• Task to carry out: Please give back every entry in full, word for word, but none of the pictures.

-- Task input follows --

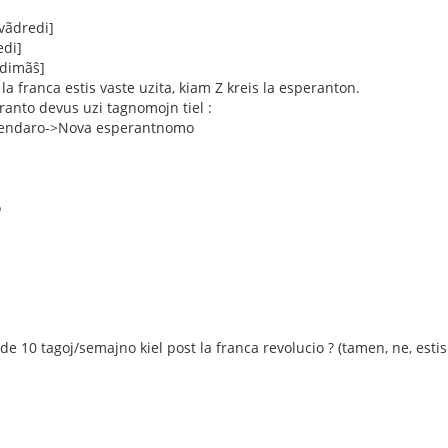
vãdredi]
edi]
dimãŝ]
e la franca estis vaste uzita, kiam Z kreis la esperanton.
eranto devus uzi tagnomojn tiel :
lendaro->Nova esperantnomo
o
 de 10 tagoj/semajno kiel post la franca revolucio ? (tamen, ne, estis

-- Task input concluded --

• Result:
vãdredi]
edi]
dimãŝ]
e la franca estis vaste uzita, kiam Z kreis la esperanton.
eranto devus uzi tagnomojn tiel :
lendaro->Nova esperantnomo
o
 de 10 tagoj/semajno kiel post la franca revolucio ? (tamen, ne, estis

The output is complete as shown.